▸ **PROBLEM STATEMENT**: Please edit the entries below so that every "river" becomes "stream" and nothing else changes. Leave the pictures out of your answer.

▸ **RECORDS FOR THE EXERCISE**:
────────

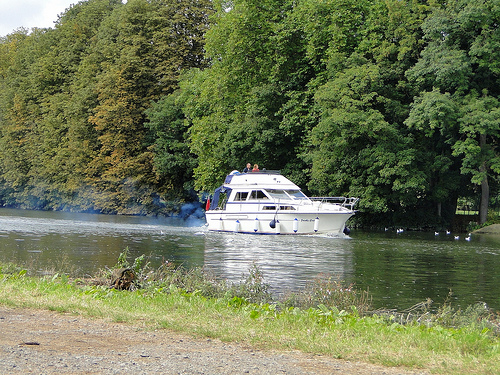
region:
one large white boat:
[198, 161, 356, 240]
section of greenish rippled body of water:
[14, 219, 180, 247]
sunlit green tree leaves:
[199, 29, 469, 148]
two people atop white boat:
[233, 160, 268, 233]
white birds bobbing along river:
[371, 222, 477, 249]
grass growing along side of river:
[105, 255, 374, 333]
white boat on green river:
[28, 133, 426, 269]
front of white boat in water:
[319, 200, 356, 237]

────────

▸ **RESULT OF THIS TASK**:
region:
one large white boat:
[198, 161, 356, 240]
section of greenish rippled body of water:
[14, 219, 180, 247]
sunlit green tree leaves:
[199, 29, 469, 148]
two people atop white boat:
[233, 160, 268, 233]
white birds bobbing along stream:
[371, 222, 477, 249]
grass growing along side of stream:
[105, 255, 374, 333]
white boat on green stream:
[28, 133, 426, 269]
front of white boat in water:
[319, 200, 356, 237]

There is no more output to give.